1.      ABS: Kundi luwason mo kami ha karautan.
2.      PBS: Kundi bawia kami ha Karat-an.
3.   TrV1: kundi bawion mo kami sa karautan.
4.      TrV2: kundi bawion mo kami ha mga karat-an.
5.      BaT: kundi bawia kami ha karat-an.
6.  Greek text: alla rhusai hemas apo tou ponerou.

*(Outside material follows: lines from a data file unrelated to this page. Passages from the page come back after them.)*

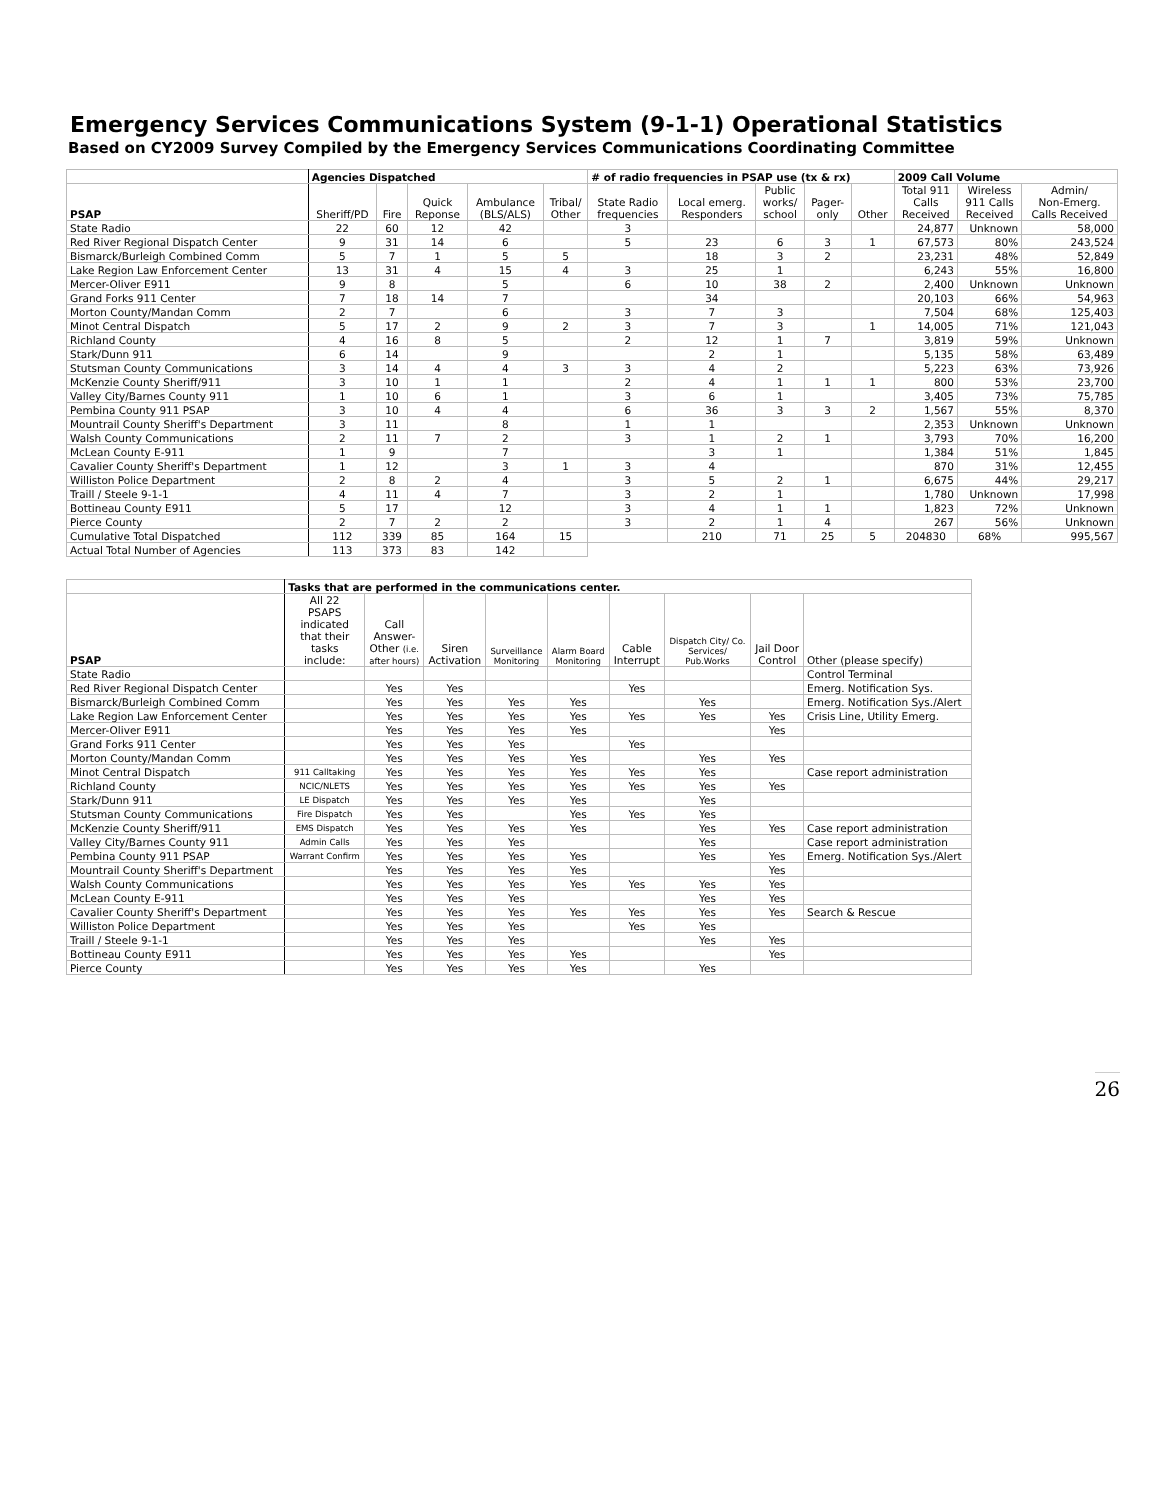Emergency Services Communications System (9-1-1) Operational Statistics
Based on CY2009 Survey Compiled by the Emergency Services Communications Coordinating Committee
| | Agencies Dispatched | | | | | # of radio frequencies in PSAP use (tx & rx) | | | | | 2009 Call Volume | | |
| --- | --- | --- | --- | --- | --- | --- | --- | --- | --- | --- | --- | --- | --- |
| PSAP | Sheriff/PD | Fire | Quick Reponse | Ambulance (BLS/ALS) | Tribal/ Other | State Radio frequencies | Local emerg. Responders | Public works/ school | Pager- only | Other | Total 911 Calls Received | Wireless 911 Calls Received | Admin/ Non-Emerg. Calls Received |
| State Radio | 22 | 60 | 12 | 42 | | 3 | | | | | 24,877 | Unknown | 58,000 |
| Red River Regional Dispatch Center | 9 | 31 | 14 | 6 | | 5 | 23 | 6 | 3 | 1 | 67,573 | 80% | 243,524 |
| Bismarck/Burleigh Combined Comm | 5 | 7 | 1 | 5 | 5 | | 18 | 3 | 2 | | 23,231 | 48% | 52,849 |
| Lake Region Law Enforcement Center | 13 | 31 | 4 | 15 | 4 | 3 | 25 | 1 | | | 6,243 | 55% | 16,800 |
| Mercer-Oliver E911 | 9 | 8 | | 5 | | 6 | 10 | 38 | 2 | | 2,400 | Unknown | Unknown |
| Grand Forks 911 Center | 7 | 18 | 14 | 7 | | | 34 | | | | 20,103 | 66% | 54,963 |
| Morton County/Mandan Comm | 2 | 7 | | 6 | | 3 | 7 | 3 | | | 7,504 | 68% | 125,403 |
| Minot Central Dispatch | 5 | 17 | 2 | 9 | 2 | 3 | 7 | 3 | | 1 | 14,005 | 71% | 121,043 |
| Richland County | 4 | 16 | 8 | 5 | | 2 | 12 | 1 | 7 | | 3,819 | 59% | Unknown |
| Stark/Dunn 911 | 6 | 14 | | 9 | | | 2 | 1 | | | 5,135 | 58% | 63,489 |
| Stutsman County Communications | 3 | 14 | 4 | 4 | 3 | 3 | 4 | 2 | | | 5,223 | 63% | 73,926 |
| McKenzie County Sheriff/911 | 3 | 10 | 1 | 1 | | 2 | 4 | 1 | 1 | 1 | 800 | 53% | 23,700 |
| Valley City/Barnes County 911 | 1 | 10 | 6 | 1 | | 3 | 6 | 1 | | | 3,405 | 73% | 75,785 |
| Pembina County 911 PSAP | 3 | 10 | 4 | 4 | | 6 | 36 | 3 | 3 | 2 | 1,567 | 55% | 8,370 |
| Mountrail County Sheriff's Department | 3 | 11 | | 8 | | 1 | 1 | | | | 2,353 | Unknown | Unknown |
| Walsh County Communications | 2 | 11 | 7 | 2 | | 3 | 1 | 2 | 1 | | 3,793 | 70% | 16,200 |
| McLean County E-911 | 1 | 9 | | 7 | | | 3 | 1 | | | 1,384 | 51% | 1,845 |
| Cavalier County Sheriff's Department | 1 | 12 | | 3 | 1 | 3 | 4 | | | | 870 | 31% | 12,455 |
| Williston Police Department | 2 | 8 | 2 | 4 | | 3 | 5 | 2 | 1 | | 6,675 | 44% | 29,217 |
| Traill / Steele 9-1-1 | 4 | 11 | 4 | 7 | | 3 | 2 | 1 | | | 1,780 | Unknown | 17,998 |
| Bottineau County E911 | 5 | 17 | | 12 | | 3 | 4 | 1 | 1 | | 1,823 | 72% | Unknown |
| Pierce County | 2 | 7 | 2 | 2 | | 3 | 2 | 1 | 4 | | 267 | 56% | Unknown |
| Cumulative Total Dispatched | 112 | 339 | 85 | 164 | 15 | | 210 | 71 | 25 | 5 | 204830 | 68% | 995,567 |
| Actual Total Number of Agencies | 113 | 373 | 83 | 142 | | | | | | | | | |
| | Tasks that are performed in the communications center. | | | | | | | | |
| --- | --- | --- | --- | --- | --- | --- | --- | --- | --- |
| PSAP | All 22 PSAPS indicated that their tasks include: | Call Answer- Other (i.e. after hours) | Siren Activation | Surveillance Monitoring | Alarm Board Monitoring | Cable Interrupt | Dispatch City/ Co. Services/ Pub.Works | Jail Door Control | Other (please specify) |
| State Radio | | | | | | | | | Control Terminal |
| Red River Regional Dispatch Center | | Yes | Yes | | | Yes | | | Emerg. Notification Sys. |
| Bismarck/Burleigh Combined Comm | | Yes | Yes | Yes | Yes | | Yes | | Emerg. Notification Sys./Alert |
| Lake Region Law Enforcement Center | | Yes | Yes | Yes | Yes | Yes | Yes | Yes | Crisis Line, Utility Emerg. |
| Mercer-Oliver E911 | | Yes | Yes | Yes | Yes | | | Yes | |
| Grand Forks 911 Center | | Yes | Yes | Yes | | Yes | | | |
| Morton County/Mandan Comm | | Yes | Yes | Yes | Yes | | Yes | Yes | |
| Minot Central Dispatch | 911 Calltaking | Yes | Yes | Yes | Yes | Yes | Yes | | Case report administration |
| Richland County | NCIC/NLETS | Yes | Yes | Yes | Yes | Yes | Yes | Yes | |
| Stark/Dunn 911 | LE Dispatch | Yes | Yes | Yes | Yes | | Yes | | |
| Stutsman County Communications | Fire Dispatch | Yes | Yes | | Yes | Yes | Yes | | |
| McKenzie County Sheriff/911 | EMS Dispatch | Yes | Yes | Yes | Yes | | Yes | Yes | Case report administration |
| Valley City/Barnes County 911 | Admin Calls | Yes | Yes | Yes | | | Yes | | Case report administration |
| Pembina County 911 PSAP | Warrant Confirm | Yes | Yes | Yes | Yes | | Yes | Yes | Emerg. Notification Sys./Alert |
| Mountrail County Sheriff's Department | | Yes | Yes | Yes | Yes | | | Yes | |
| Walsh County Communications | | Yes | Yes | Yes | Yes | Yes | Yes | Yes | |
| McLean County E-911 | | Yes | Yes | Yes | | | Yes | Yes | |
| Cavalier County Sheriff's Department | | Yes | Yes | Yes | Yes | Yes | Yes | Yes | Search & Rescue |
| Williston Police Department | | Yes | Yes | Yes | | Yes | Yes | | |
| Traill / Steele 9-1-1 | | Yes | Yes | Yes | | | Yes | Yes | |
| Bottineau County E911 | | Yes | Yes | Yes | Yes | | | Yes | |
| Pierce County | | Yes | Yes | Yes | Yes | | Yes | | |
26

The controversial Greek phrase here is apo tou ponerou.  The word poneros is ambiguous; it can be translated either as karat-an (evil) or an maraot (the evil one).  Given, however, the preceding petition in which we ask to endure the onslaught of Satan, it is but logical that the word ponerou be translated as an adjective with the understood subject, namely, Satan, whose titles in the Bible include ho poneros (an Maraot).  By translating it as an maraot, the ambiguity of poneros is preserved, because it can refer to a person or a thing.  It seems to me that the Bisayan karat-an (PBS, TrV2, BaT) or karaotan (TrV1) refers more to “evil thing” or “evil event”, a meaning hardly envisaged in the petition, if viewed eschatologically.  The petition thus understood, it would be more correct to translate the Greek rhusai as talwasa (contra BaT, TrV1, TrV2, PBS), rather than bawi-a.  The Bisayan talwasa is quite similar to luwasa that ABS uses.
       My new version of the Lord’s Prayer, directly translated from the original New Testament Greek that appears in Matthew 6:9-13 reads: Amay namon nga aada ha mga langit, [pag]santoson an imo ngaran, ikanhi an imo paghadi, [pag]tumanon an imo kaladnganan dinhi ha tuna, sugad han [pagtumana] didto ha langit.  Tagi kami niyan han amon karan-on ha tidaraon nga adlaw, ngan pagwad-i kami han amon mga utang, sugad nga ginwara namon ha mga nakautang ha amon.  Ngan ayaw kami pabay-i ha takna han kakurian, kundi talwasa kami tikang han maraot.  Having proposed this, I hasten to add that I am not sure if a direct translation from the Greek text can be accepted in the Order of Mass, because strictly speaking, the Lord’s Prayer in the Mass has to follow the Latin text.  But even so, for reasons I cited at the start of this essay, I would still propose that the people of Samar and Leyte use a new translation of the Our Father (from the Greek text), if only to make them aware of the eschatological meaning Jesus gave it when he taught his disciples.

PS: This new rendering of the “Lord’s Prayer” is a part of a new translation that I have embarked on, beginning with Matthew and ending with John.  Hopefully, I could finish a new Binisaya (Samar-Leyte) version of the New Testament in a few years.